We are in pursuit of many Holy Grails in plastic surgery, from scarless post-surgical healing, non-invasive liposuction and implant-free breast augmentation to non-invasive skin tightening. With the advent of laser-assisted liposuction (LAL) came the promise from the manufacturers that we have finally achieved a way of combining "minimally invasive" fat removal with skin tightening, sensationally treating two maladies with one procedure.
I been involved with LAL for many years, and it has been the primary revenue driver in my practice for nearly five years running. I began to perform the procedure when the machines became powerful enough to actually generate enough subdermal heat in a timely fashion to potentially create significant collagen remodeling and hopefully result in skin tightening. My case load quickly became large enough that I was asked to be a national speaker for one of the dominant laser companies educating other physicians on the use of LAL. As such, I delved into every published paper even remotely relating to heat-generated skin tightening and laser assisted liposuction. Over the years, I have been able to merge a huge surgical experience with the science behind the procedure and draw some fairly clear and simple conclusions on the issue of skin tightening.

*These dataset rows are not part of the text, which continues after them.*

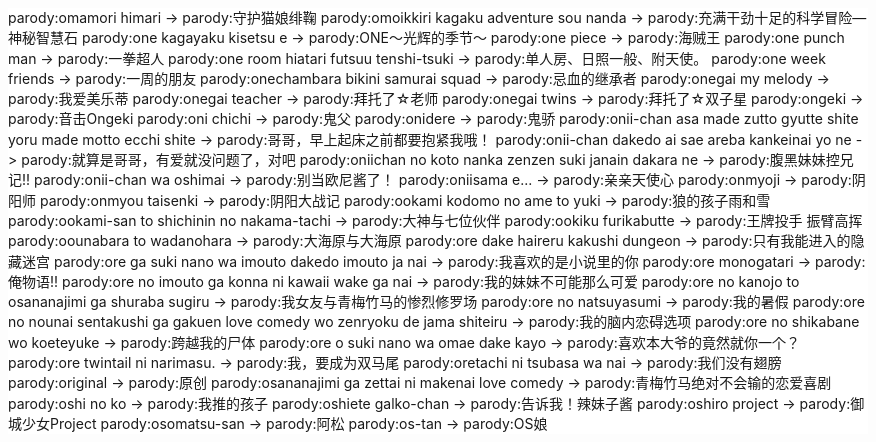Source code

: parody:omamori himari -> parody:守护猫娘绯鞠
parody:omoikkiri kagaku adventure sou nanda -> parody:充满干劲十足的科学冒险—神秘智慧石
parody:one kagayaku kisetsu e -> parody:ONE～光辉的季节～
parody:one piece -> parody:海贼王
parody:one punch man -> parody:一拳超人
parody:one room hiatari futsuu tenshi-tsuki -> parody:单人房、日照一般、附天使。
parody:one week friends -> parody:一周的朋友
parody:onechambara bikini samurai squad -> parody:忌血的继承者
parody:onegai my melody -> parody:我爱美乐蒂
parody:onegai teacher -> parody:拜托了☆老师
parody:onegai twins -> parody:拜托了☆双子星
parody:ongeki -> parody:音击Ongeki
parody:oni chichi -> parody:鬼父
parody:onidere -> parody:鬼骄
parody:onii-chan asa made zutto gyutte shite yoru made motto ecchi shite -> parody:哥哥，早上起床之前都要抱紧我哦！
parody:onii-chan dakedo ai sae areba kankeinai yo ne -> parody:就算是哥哥，有爱就没问题了，对吧
parody:oniichan no koto nanka zenzen suki janain dakara ne -> parody:腹黑妹妹控兄记!!
parody:onii-chan wa oshimai -> parody:别当欧尼酱了！
parody:oniisama e... -> parody:亲亲天使心
parody:onmyoji -> parody:阴阳师
parody:onmyou taisenki -> parody:阴阳大战记
parody:ookami kodomo no ame to yuki -> parody:狼的孩子雨和雪
parody:ookami-san to shichinin no nakama-tachi -> parody:大神与七位伙伴
parody:ookiku furikabutte -> parody:王牌投手 振臂高挥
parody:oounabara to wadanohara -> parody:大海原与大海原
parody:ore dake haireru kakushi dungeon -> parody:只有我能进入的隐藏迷宫
parody:ore ga suki nano wa imouto dakedo imouto ja nai -> parody:我喜欢的是小说里的你
parody:ore monogatari -> parody:俺物语!!
parody:ore no imouto ga konna ni kawaii wake ga nai -> parody:我的妹妹不可能那么可爱
parody:ore no kanojo to osananajimi ga shuraba sugiru -> parody:我女友与青梅竹马的惨烈修罗场
parody:ore no natsuyasumi -> parody:我的暑假
parody:ore no nounai sentakushi ga gakuen love comedy wo zenryoku de jama shiteiru -> parody:我的脑内恋碍选项
parody:ore no shikabane wo koeteyuke -> parody:跨越我的尸体
parody:ore o suki nano wa omae dake kayo -> parody:喜欢本大爷的竟然就你一个？
parody:ore twintail ni narimasu. -> parody:我，要成为双马尾
parody:oretachi ni tsubasa wa nai -> parody:我们没有翅膀
parody:original -> parody:原创
parody:osananajimi ga zettai ni makenai love comedy -> parody:青梅竹马绝对不会输的恋爱喜剧
parody:oshi no ko -> parody:我推的孩子
parody:oshiete galko-chan -> parody:告诉我！辣妹子酱
parody:oshiro project -> parody:御城少女Project
parody:osomatsu-san -> parody:阿松
parody:os-tan -> parody:OS娘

Setting up a patient for potential skin tightening is fully dependent on generating ample subdermal heat to initiate collagen denaturation and subsequent remodelling. Generally, this temperature is felt to be between 40 to 45 degrees celsius. At around 47 degrees celsius, skin blistering and burns occur. With proper time, temperature-monitoring devices, and careful technique, adequate temperatures can be achieved. Getting the skin to this temperature range takes time and significantly prolongs the procedure. Additionally, the risk of seroma escalates the longer you spend with the tissues in this temperature range in my experience.
In about 15% of cases, I see clinically visible skin tightening which I don't feel I would have seen using other techniques. This skin tightening is not the equivalent of excision techniques, but typically limited and subtle. This is obviously purely my subjective opinion to be clear, and I cannot say that these same results may not have occured witht the same frequency had I used other liposuction techniques.

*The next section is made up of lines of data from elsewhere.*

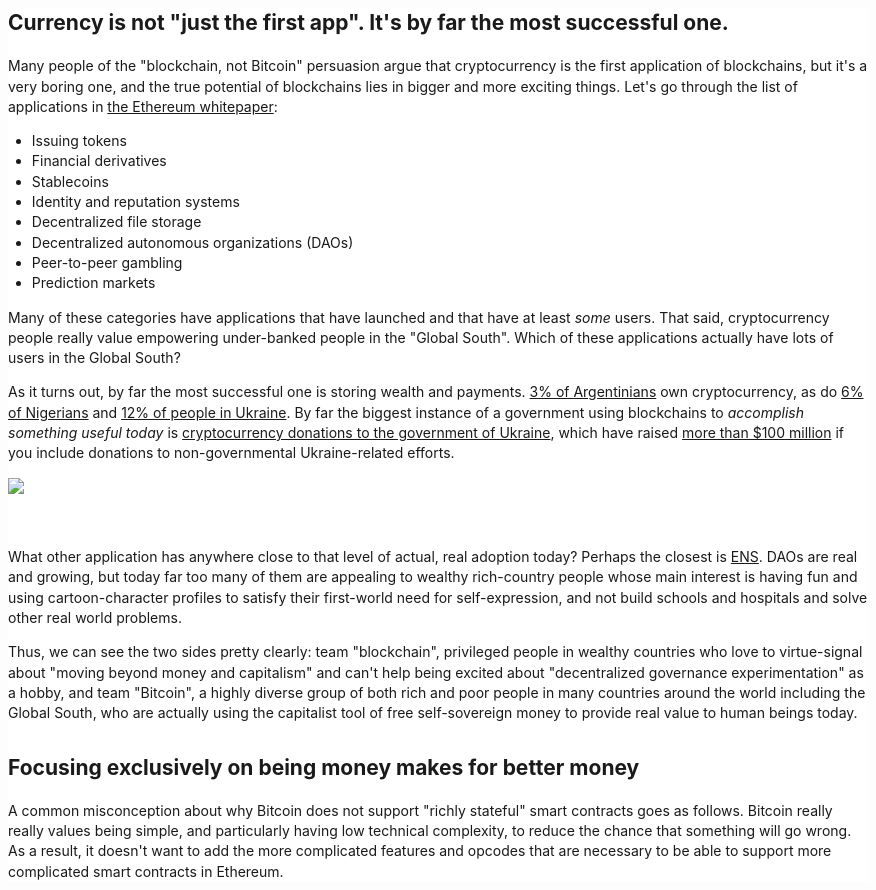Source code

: ## Currency is not "just the first app". It's by far the most successful one.

Many people of the "blockchain, not Bitcoin" persuasion argue that cryptocurrency is the first application of blockchains, but it's a very boring one, and the true potential of blockchains lies in bigger and more exciting things. Let's go through the list of applications in [the Ethereum whitepaper](https://ethereum.org/en/whitepaper/#applications):

* Issuing tokens
* Financial derivatives
* Stablecoins
* Identity and reputation systems
* Decentralized file storage
* Decentralized autonomous organizations (DAOs)
* Peer-to-peer gambling
* Prediction markets

Many of these categories have applications that have launched and that have at least _some_ users. That said, cryptocurrency people really value empowering under-banked people in the "Global South". Which of these applications actually have lots of users in the Global South?

As it turns out, by far the most successful one is storing wealth and payments. [3% of Argentinians](https://triple-a.io/crypto-ownership-argentina/) own cryptocurrency, as do [6% of Nigerians](https://triple-a.io/crypto-ownership-nigeria/) and [12% of people in Ukraine](https://triple-a.io/crypto-ownership-ukraine/). By far the biggest instance of a government using blockchains to _accomplish something useful today_ is [cryptocurrency donations to the government of Ukraine](https://donate.thedigital.gov.ua/), which have raised [more than $100 million](https://twitter.com/antiprosynth/status/1506192508799361024) if you include donations to non-governmental Ukraine-related efforts.

<a href="https://donate.thedigital.gov.ua/">

<img src="../../../../images/maximalist/donateukraine.png" />

</a><br>

What other application has anywhere close to that level of actual, real adoption today? Perhaps the closest is [ENS](https://ens.domains/). DAOs are real and growing, but today far too many of them are appealing to wealthy rich-country people whose main interest is having fun and using cartoon-character profiles to satisfy their first-world need for self-expression, and not build schools and hospitals and solve other real world problems.

Thus, we can see the two sides pretty clearly: team "blockchain", privileged people in wealthy countries who love to virtue-signal about "moving beyond money and capitalism" and can't help being excited about "decentralized governance experimentation" as a hobby, and team "Bitcoin", a highly diverse group of both rich and poor people in many countries around the world including the Global South, who are actually using the capitalist tool of free self-sovereign money to provide real value to human beings today.

## Focusing exclusively on being money makes for better money

A common misconception about why Bitcoin does not support "richly stateful" smart contracts goes as follows. Bitcoin really really values being simple, and particularly having low technical complexity, to reduce the chance that something will go wrong. As a result, it doesn't want to add the more complicated features and opcodes that are necessary to be able to support more complicated smart contracts in Ethereum.
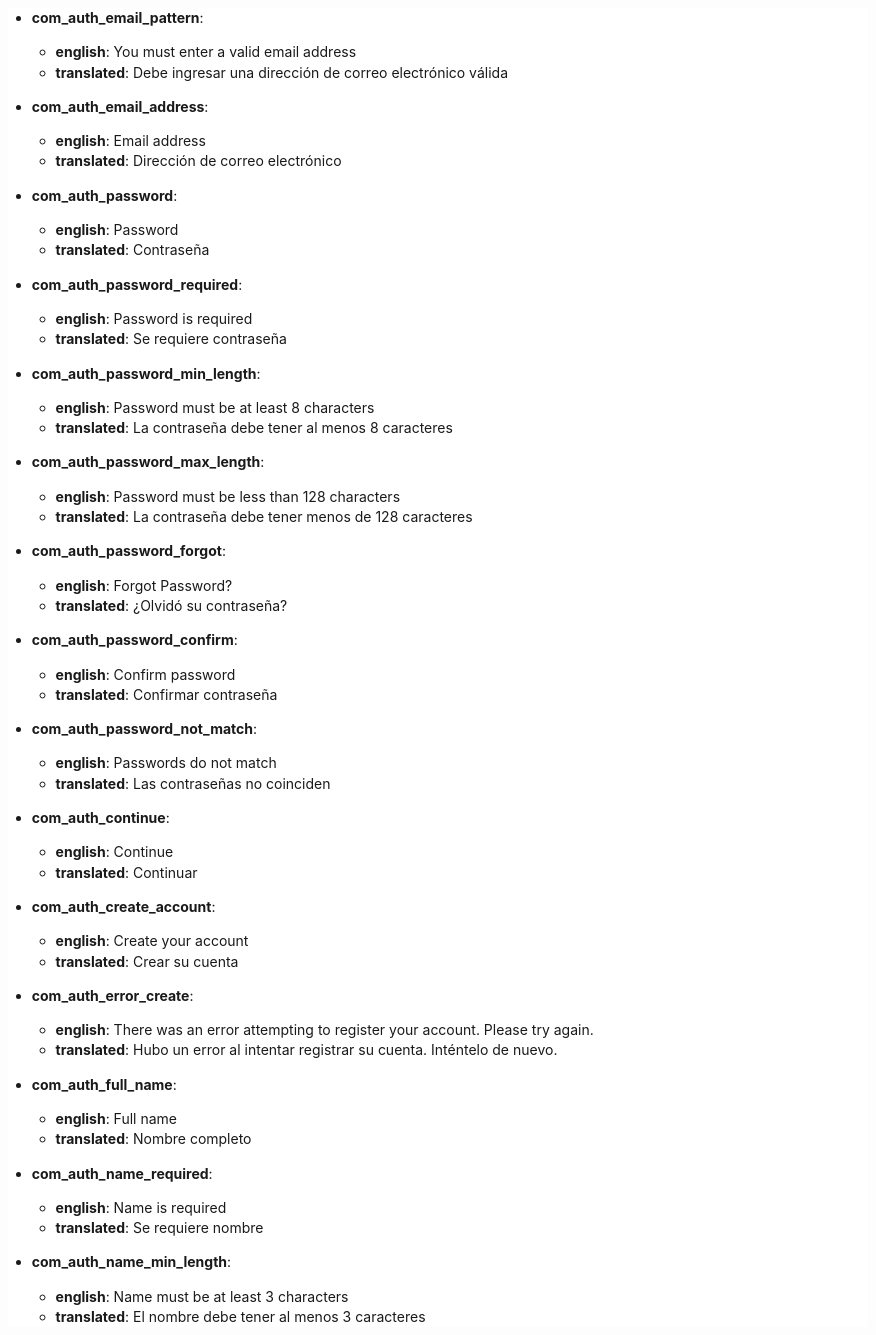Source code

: - **com_auth_email_pattern**:
  - **english**: You must enter a valid email address
  - **translated**: Debe ingresar una dirección de correo electrónico válida

- **com_auth_email_address**:
  - **english**: Email address
  - **translated**: Dirección de correo electrónico

- **com_auth_password**:
  - **english**: Password
  - **translated**: Contraseña

- **com_auth_password_required**:
  - **english**: Password is required
  - **translated**: Se requiere contraseña

- **com_auth_password_min_length**:
  - **english**: Password must be at least 8 characters
  - **translated**: La contraseña debe tener al menos 8 caracteres

- **com_auth_password_max_length**:
  - **english**: Password must be less than 128 characters
  - **translated**: La contraseña debe tener menos de 128 caracteres

- **com_auth_password_forgot**:
  - **english**: Forgot Password?
  - **translated**: ¿Olvidó su contraseña?

- **com_auth_password_confirm**:
  - **english**: Confirm password
  - **translated**: Confirmar contraseña

- **com_auth_password_not_match**:
  - **english**: Passwords do not match
  - **translated**: Las contraseñas no coinciden

- **com_auth_continue**:
  - **english**: Continue
  - **translated**: Continuar

- **com_auth_create_account**:
  - **english**: Create your account
  - **translated**: Crear su cuenta

- **com_auth_error_create**:
  - **english**: There was an error attempting to register your account. Please try again.
  - **translated**: Hubo un error al intentar registrar su cuenta. Inténtelo de nuevo.

- **com_auth_full_name**:
  - **english**: Full name
  - **translated**: Nombre completo

- **com_auth_name_required**:
  - **english**: Name is required
  - **translated**: Se requiere nombre

- **com_auth_name_min_length**:
  - **english**: Name must be at least 3 characters
  - **translated**: El nombre debe tener al menos 3 caracteres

The science of LAL and skin tightening is clear that some tightening does occur and is quantifiable. But this does not predictably translate into clinical relevance. I have now performed nearly 1000 LAL's and no longer educate my patients that LAL is a good method of tightening skin. The limited degree of tightening I credit LAL for is not enough to call it a clinically relevant skin tightening procedure. The majority of new LAL consults in my practice present with the impression that LAL is going to tighten up their loose skin while removing fat. The notion is dominant on the internet and even in print ads. I politely educate them that although there may indeed by some skin tightening, this will be subtle at best. In my opinion, the advantages of LAL lie elsewhere, particularly in a somewhat easier recovery.

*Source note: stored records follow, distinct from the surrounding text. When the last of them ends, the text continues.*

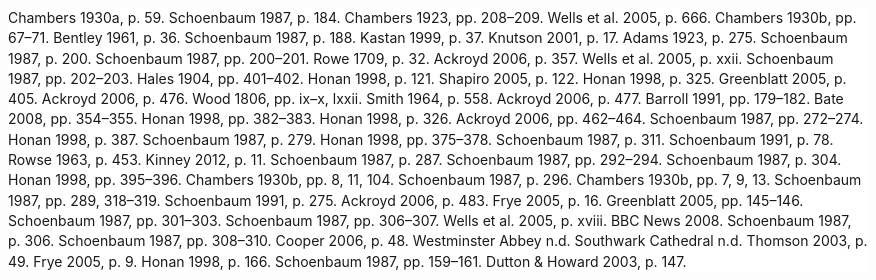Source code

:  Chambers 1930a, p. 59.
 Schoenbaum 1987, p. 184.
 Chambers 1923, pp. 208–209.
 Wells et al. 2005, p. 666.
 Chambers 1930b, pp. 67–71.
 Bentley 1961, p. 36.
 Schoenbaum 1987, p. 188.
 Kastan 1999, p. 37.
 Knutson 2001, p. 17.
 Adams 1923, p. 275.
 Schoenbaum 1987, p. 200.
 Schoenbaum 1987, pp. 200–201.
 Rowe 1709, p. 32.
 Ackroyd 2006, p. 357.
 Wells et al. 2005, p. xxii.
 Schoenbaum 1987, pp. 202–203.
 Hales 1904, pp. 401–402.
 Honan 1998, p. 121.
 Shapiro 2005, p. 122.
 Honan 1998, p. 325.
 Greenblatt 2005, p. 405.
 Ackroyd 2006, p. 476.
 Wood 1806, pp. ix–x, lxxii.
 Smith 1964, p. 558.
 Ackroyd 2006, p. 477.
 Barroll 1991, pp. 179–182.
 Bate 2008, pp. 354–355.
 Honan 1998, pp. 382–383.
 Honan 1998, p. 326.
 Ackroyd 2006, pp. 462–464.
 Schoenbaum 1987, pp. 272–274.
 Honan 1998, p. 387.
 Schoenbaum 1987, p. 279.
 Honan 1998, pp. 375–378.
 Schoenbaum 1987, p. 311.
 Schoenbaum 1991, p. 78.
 Rowse 1963, p. 453.
 Kinney 2012, p. 11.
 Schoenbaum 1987, p. 287.
 Schoenbaum 1987, pp. 292–294.
 Schoenbaum 1987, p. 304.
 Honan 1998, pp. 395–396.
 Chambers 1930b, pp. 8, 11, 104.
 Schoenbaum 1987, p. 296.
 Chambers 1930b, pp. 7, 9, 13.
 Schoenbaum 1987, pp. 289, 318–319.
 Schoenbaum 1991, p. 275.
 Ackroyd 2006, p. 483.
 Frye 2005, p. 16.
 Greenblatt 2005, pp. 145–146.
 Schoenbaum 1987, pp. 301–303.
 Schoenbaum 1987, pp. 306–307.
 Wells et al. 2005, p. xviii.
 BBC News 2008.
 Schoenbaum 1987, p. 306.
 Schoenbaum 1987, pp. 308–310.
 Cooper 2006, p. 48.
 Westminster Abbey n.d.
 Southwark Cathedral n.d.
 Thomson 2003, p. 49.
 Frye 2005, p. 9.
 Honan 1998, p. 166.
 Schoenbaum 1987, pp. 159–161.
 Dutton & Howard 2003, p. 147.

I continue to hear from colleagues who also use LAL that they believe in the skin tightening. I don't know if this is a case of "The Emporers New Clothes" or not. I have pushed the envelope in terms of thoroughly heating up the skin to appropriate temperatures and length of time, but only see minimal tightening and an increase number of seromas. I continue to use LAL heavily but no longer tout skin tightening as being an expected end point.